An offboarded contractor’s API key still lives in the CI pipeline, and a newly deployed Cursor AI coding agent can reach internal services without any oversight. The agent talks directly to databases and internal HTTP APIs, using a static credential that was never revoked. When the code generator makes a mistake, it can exfiltrate secrets or issue destructive commands, and there is no audit trail to prove what happened.
Why guardrails matter for Cursor agents
Cursor’s on‑premise deployment is attractive because it runs inside the same network as critical workloads. That proximity, however, means the agent inherits whatever permissions its credential carries. Without a control surface, the organization relies on the hope that the AI model will not generate harmful queries. In practice, developers see accidental data leaks, unauthorized schema changes, and failed compliance checks because there is no runtime enforcement.
The missing piece: a control surface on the data path
Identity providers can issue tokens that identify a user or service account, and they can enforce least‑privilege scopes. Those steps decide who may start a connection, but they do not inspect the traffic that flows after the connection is opened. The request still reaches the target directly, with no real‑time validation, no masking of sensitive fields, and no recording of the session. To enforce guardrails, the enforcement point must sit in the data path, between the identity check and the target resource.
Implementing guardrails with hoop.dev
hoop.dev provides a Layer 7 gateway that proxies Cursor’s connections to databases, HTTP services, and other on‑prem resources. The architecture looks like this:
- Users and AI agents authenticate to hoop.dev via OIDC or SAML. The gateway validates the token and extracts group membership, establishing the request’s identity.
- The gateway holds the credential required to reach the target; the Cursor process never sees the secret.
- All traffic passes through hoop.dev’s data path, where it can be inspected at the protocol level.

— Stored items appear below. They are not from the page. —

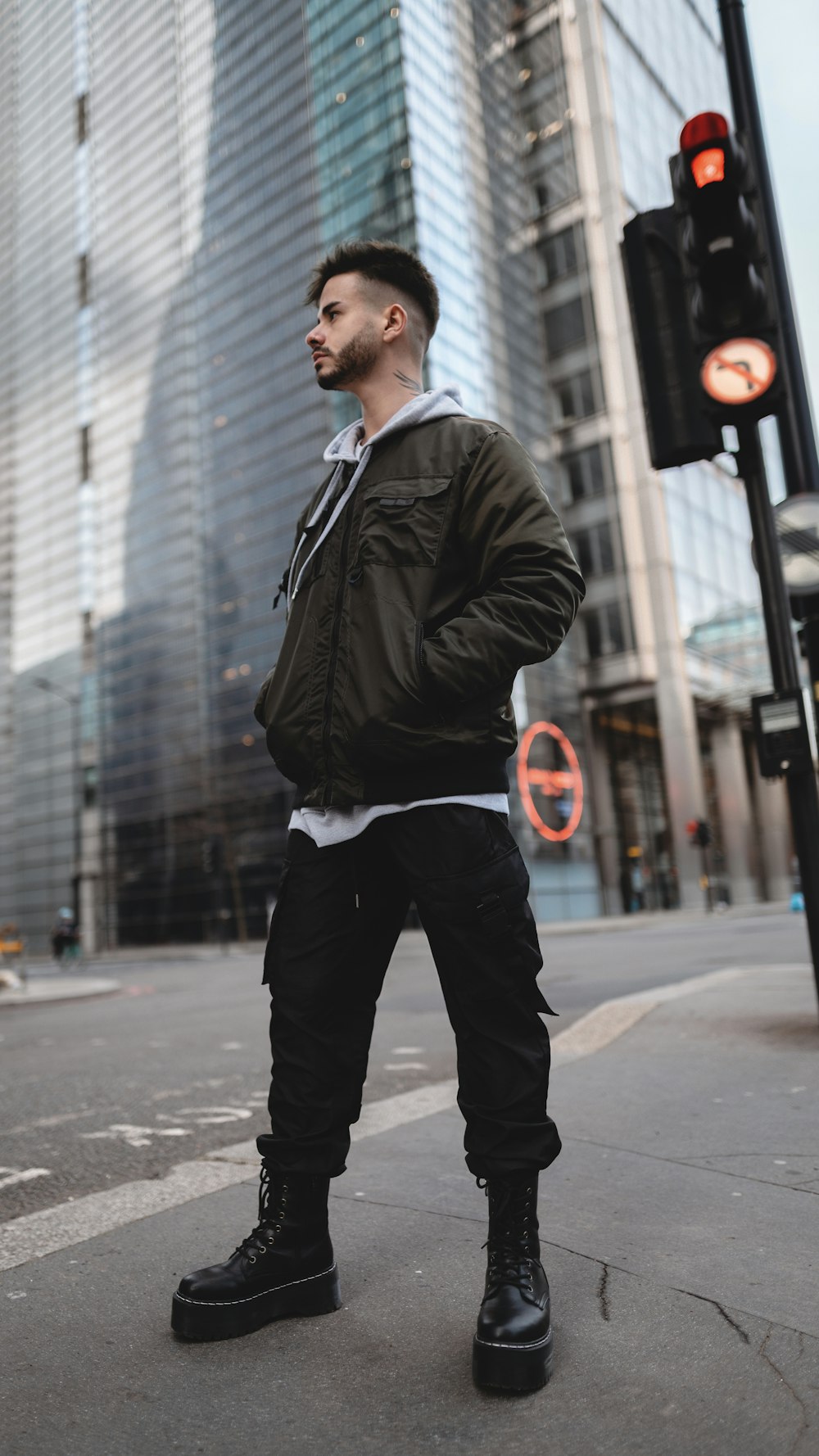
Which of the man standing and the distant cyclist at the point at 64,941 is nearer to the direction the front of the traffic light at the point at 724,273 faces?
the man standing

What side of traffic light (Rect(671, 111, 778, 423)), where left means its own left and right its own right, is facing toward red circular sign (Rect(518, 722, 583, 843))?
back

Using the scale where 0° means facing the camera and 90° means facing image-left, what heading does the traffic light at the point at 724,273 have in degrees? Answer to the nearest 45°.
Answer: approximately 0°

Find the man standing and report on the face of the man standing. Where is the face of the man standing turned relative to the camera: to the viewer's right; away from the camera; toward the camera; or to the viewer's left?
to the viewer's left

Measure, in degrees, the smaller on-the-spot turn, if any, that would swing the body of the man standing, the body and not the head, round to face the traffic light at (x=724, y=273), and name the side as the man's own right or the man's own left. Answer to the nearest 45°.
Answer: approximately 180°

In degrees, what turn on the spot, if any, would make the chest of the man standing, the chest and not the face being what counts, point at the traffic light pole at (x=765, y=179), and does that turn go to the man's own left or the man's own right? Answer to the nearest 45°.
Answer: approximately 180°

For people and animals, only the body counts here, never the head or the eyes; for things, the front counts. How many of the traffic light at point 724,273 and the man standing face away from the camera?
0

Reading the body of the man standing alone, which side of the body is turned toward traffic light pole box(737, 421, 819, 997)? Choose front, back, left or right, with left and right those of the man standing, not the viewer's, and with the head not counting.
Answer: back

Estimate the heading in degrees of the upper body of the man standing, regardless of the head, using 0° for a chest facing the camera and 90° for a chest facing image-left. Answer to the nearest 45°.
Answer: approximately 45°

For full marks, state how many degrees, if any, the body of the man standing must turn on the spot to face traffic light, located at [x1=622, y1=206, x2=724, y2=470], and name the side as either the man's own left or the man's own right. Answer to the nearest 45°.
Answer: approximately 180°
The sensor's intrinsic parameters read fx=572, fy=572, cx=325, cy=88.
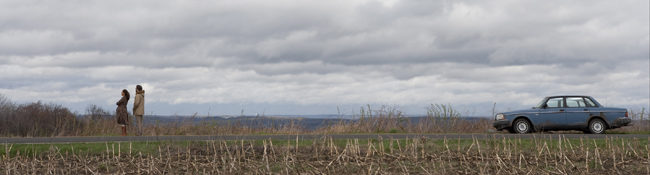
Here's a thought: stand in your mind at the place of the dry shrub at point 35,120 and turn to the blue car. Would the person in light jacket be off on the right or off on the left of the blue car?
right

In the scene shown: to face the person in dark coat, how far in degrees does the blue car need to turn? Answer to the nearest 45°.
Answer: approximately 45° to its left

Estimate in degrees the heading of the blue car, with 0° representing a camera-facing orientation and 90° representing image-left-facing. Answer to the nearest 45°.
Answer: approximately 90°

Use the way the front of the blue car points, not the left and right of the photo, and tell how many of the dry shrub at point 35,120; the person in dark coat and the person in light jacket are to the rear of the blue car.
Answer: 0

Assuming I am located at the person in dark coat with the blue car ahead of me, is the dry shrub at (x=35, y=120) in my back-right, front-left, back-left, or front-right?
back-left

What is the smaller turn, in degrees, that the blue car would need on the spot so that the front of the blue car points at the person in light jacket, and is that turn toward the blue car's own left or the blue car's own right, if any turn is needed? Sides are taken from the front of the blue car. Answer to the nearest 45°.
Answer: approximately 45° to the blue car's own left

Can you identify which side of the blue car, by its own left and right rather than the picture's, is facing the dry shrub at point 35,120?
front
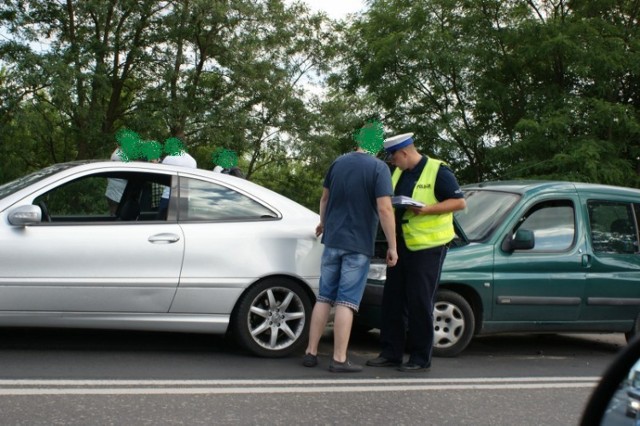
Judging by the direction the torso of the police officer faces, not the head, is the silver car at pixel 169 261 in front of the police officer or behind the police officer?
in front

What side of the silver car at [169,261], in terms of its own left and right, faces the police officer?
back

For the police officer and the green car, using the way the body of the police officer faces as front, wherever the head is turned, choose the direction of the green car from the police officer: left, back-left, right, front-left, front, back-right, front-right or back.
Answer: back

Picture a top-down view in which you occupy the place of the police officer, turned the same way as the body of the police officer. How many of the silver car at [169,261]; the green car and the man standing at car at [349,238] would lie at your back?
1

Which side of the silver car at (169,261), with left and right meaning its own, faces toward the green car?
back

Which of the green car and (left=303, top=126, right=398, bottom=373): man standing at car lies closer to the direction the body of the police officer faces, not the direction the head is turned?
the man standing at car

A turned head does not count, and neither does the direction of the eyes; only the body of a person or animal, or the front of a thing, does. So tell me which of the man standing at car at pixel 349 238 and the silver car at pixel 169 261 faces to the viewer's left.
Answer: the silver car

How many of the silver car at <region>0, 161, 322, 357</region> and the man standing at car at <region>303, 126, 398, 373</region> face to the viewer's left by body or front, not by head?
1

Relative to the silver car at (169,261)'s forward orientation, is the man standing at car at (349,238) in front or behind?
behind

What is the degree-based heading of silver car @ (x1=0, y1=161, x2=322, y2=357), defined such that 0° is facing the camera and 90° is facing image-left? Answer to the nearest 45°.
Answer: approximately 90°

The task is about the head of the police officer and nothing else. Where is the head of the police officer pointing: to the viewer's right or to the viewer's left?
to the viewer's left

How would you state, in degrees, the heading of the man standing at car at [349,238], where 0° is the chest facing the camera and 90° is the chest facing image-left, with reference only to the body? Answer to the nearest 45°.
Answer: approximately 225°
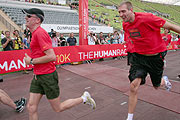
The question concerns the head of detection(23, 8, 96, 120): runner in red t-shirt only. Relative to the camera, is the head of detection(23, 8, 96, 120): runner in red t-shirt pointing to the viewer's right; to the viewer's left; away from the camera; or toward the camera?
to the viewer's left

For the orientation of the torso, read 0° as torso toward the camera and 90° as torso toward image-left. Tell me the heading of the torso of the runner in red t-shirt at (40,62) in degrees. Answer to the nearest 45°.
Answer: approximately 90°

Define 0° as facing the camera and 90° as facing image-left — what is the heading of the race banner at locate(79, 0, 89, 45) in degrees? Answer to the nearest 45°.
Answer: approximately 0°

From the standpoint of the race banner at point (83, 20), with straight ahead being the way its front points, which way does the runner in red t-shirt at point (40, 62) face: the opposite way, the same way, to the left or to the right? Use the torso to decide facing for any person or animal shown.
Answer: to the right

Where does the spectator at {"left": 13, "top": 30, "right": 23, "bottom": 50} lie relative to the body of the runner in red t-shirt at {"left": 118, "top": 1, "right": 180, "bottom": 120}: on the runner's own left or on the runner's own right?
on the runner's own right

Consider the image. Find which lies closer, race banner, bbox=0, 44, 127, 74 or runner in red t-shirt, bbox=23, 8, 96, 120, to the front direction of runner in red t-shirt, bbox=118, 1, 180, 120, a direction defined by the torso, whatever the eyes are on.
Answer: the runner in red t-shirt

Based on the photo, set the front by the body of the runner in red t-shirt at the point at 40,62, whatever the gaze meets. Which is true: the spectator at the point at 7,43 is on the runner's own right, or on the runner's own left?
on the runner's own right

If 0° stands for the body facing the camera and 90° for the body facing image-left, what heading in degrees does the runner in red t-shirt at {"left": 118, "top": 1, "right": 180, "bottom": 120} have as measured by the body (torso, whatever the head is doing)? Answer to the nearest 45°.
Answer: approximately 45°

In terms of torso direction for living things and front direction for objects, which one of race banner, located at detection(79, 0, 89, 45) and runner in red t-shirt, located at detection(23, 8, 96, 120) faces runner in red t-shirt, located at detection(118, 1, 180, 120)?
the race banner
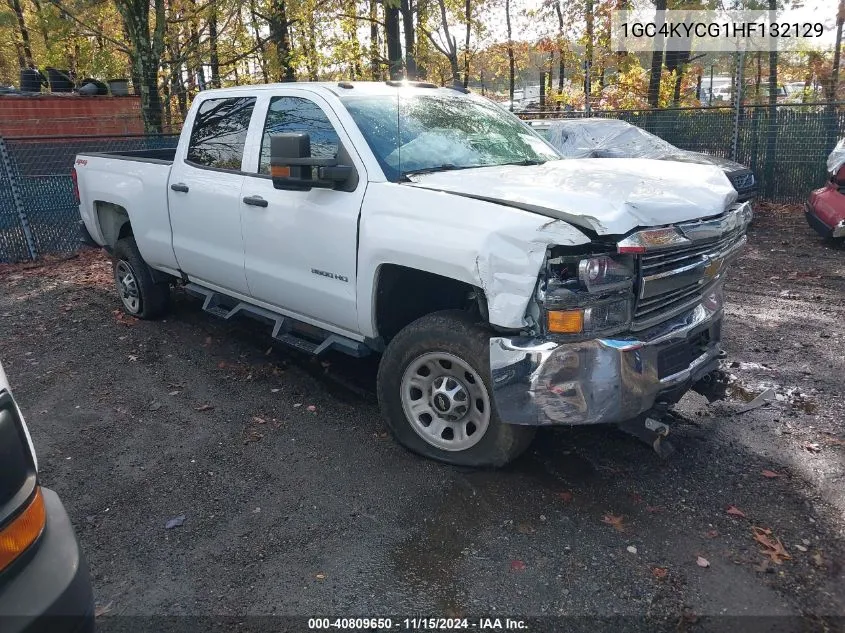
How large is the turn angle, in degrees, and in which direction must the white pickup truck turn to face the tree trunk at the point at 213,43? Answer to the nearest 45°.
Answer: approximately 135° to its left

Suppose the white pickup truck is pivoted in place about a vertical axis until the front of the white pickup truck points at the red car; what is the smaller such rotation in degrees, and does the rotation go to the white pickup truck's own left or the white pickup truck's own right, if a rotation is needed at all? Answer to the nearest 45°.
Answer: approximately 90° to the white pickup truck's own left

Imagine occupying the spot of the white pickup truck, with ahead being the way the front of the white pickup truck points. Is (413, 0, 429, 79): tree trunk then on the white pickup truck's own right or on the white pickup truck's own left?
on the white pickup truck's own left

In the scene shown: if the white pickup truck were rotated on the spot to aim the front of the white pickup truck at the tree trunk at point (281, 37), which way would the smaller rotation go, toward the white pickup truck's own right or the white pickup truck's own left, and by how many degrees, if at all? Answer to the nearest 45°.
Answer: approximately 135° to the white pickup truck's own left

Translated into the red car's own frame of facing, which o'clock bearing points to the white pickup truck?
The white pickup truck is roughly at 11 o'clock from the red car.

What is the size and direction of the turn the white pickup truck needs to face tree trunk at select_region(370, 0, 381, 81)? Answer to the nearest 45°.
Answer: approximately 135° to its left

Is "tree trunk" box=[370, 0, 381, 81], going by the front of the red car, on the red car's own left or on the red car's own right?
on the red car's own right

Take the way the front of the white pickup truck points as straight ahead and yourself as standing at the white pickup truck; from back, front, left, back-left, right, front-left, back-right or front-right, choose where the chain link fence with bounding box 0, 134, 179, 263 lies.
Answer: back

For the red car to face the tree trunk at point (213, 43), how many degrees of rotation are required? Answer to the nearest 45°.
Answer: approximately 45° to its right

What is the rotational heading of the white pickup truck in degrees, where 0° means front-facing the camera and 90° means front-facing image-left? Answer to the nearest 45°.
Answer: approximately 315°

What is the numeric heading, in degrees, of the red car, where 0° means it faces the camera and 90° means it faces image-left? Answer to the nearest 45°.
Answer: approximately 45°

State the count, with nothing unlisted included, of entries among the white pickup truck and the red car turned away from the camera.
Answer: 0

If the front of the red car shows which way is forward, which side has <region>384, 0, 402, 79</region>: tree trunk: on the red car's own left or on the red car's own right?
on the red car's own right
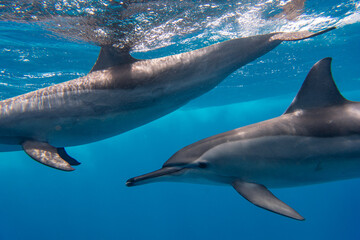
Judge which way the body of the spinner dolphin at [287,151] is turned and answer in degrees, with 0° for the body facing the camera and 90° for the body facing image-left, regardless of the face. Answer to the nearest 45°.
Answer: approximately 90°

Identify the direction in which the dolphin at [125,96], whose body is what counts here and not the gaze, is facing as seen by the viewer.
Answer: to the viewer's left

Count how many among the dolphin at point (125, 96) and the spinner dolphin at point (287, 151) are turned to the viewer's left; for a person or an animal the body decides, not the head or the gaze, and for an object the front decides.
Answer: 2

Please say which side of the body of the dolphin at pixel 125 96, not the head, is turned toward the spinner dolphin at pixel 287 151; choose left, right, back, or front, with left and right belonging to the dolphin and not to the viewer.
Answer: back

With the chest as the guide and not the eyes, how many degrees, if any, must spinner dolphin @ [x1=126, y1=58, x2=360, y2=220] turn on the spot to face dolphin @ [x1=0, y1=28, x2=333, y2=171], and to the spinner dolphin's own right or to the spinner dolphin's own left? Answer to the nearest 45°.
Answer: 0° — it already faces it
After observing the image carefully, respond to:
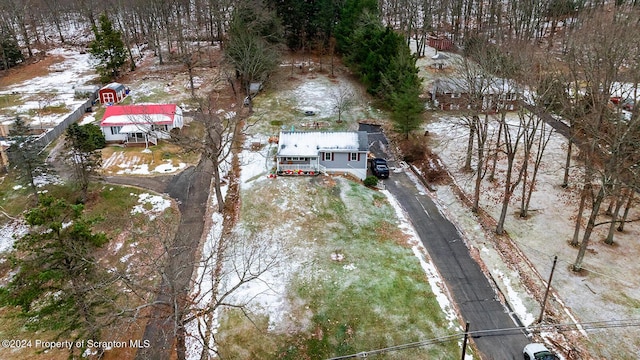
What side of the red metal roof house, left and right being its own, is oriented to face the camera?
front

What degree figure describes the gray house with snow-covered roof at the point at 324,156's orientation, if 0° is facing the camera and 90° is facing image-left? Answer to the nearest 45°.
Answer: approximately 0°

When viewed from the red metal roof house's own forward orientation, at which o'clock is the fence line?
The fence line is roughly at 4 o'clock from the red metal roof house.

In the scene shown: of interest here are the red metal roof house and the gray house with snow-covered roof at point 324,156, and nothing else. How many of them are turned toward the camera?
2

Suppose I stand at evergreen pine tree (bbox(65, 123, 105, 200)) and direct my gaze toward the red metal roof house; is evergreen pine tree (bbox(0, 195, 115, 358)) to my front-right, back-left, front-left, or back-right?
back-right

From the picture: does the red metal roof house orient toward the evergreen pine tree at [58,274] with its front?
yes

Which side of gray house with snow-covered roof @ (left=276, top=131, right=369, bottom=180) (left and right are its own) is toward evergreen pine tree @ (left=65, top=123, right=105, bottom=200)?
right

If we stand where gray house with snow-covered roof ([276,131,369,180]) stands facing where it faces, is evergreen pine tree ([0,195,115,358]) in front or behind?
in front

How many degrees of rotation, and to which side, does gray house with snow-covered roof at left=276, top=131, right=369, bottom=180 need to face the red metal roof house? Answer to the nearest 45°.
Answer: approximately 90° to its right

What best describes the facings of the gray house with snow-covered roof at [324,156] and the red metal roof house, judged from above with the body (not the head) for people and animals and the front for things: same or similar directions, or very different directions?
same or similar directions

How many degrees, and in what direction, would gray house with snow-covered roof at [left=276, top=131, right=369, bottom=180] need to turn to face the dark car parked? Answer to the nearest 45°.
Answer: approximately 90° to its left

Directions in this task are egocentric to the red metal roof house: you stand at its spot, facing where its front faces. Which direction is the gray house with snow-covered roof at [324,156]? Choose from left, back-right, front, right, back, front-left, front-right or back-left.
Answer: front-left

Because hoop.dev is the only place where the connection is inspected, it can enforce the full set of guardrails:
Just‑in‑time access
hoop.dev grants a short‑lived lease to the target only for the duration of the approved session. When the lease expires, the connection is torn down automatically.
Inline data masking
hoop.dev can redact sensitive fields, such as passwords, tokens, or PII, from responses before they reach the AI agent, preventing accidental leakage.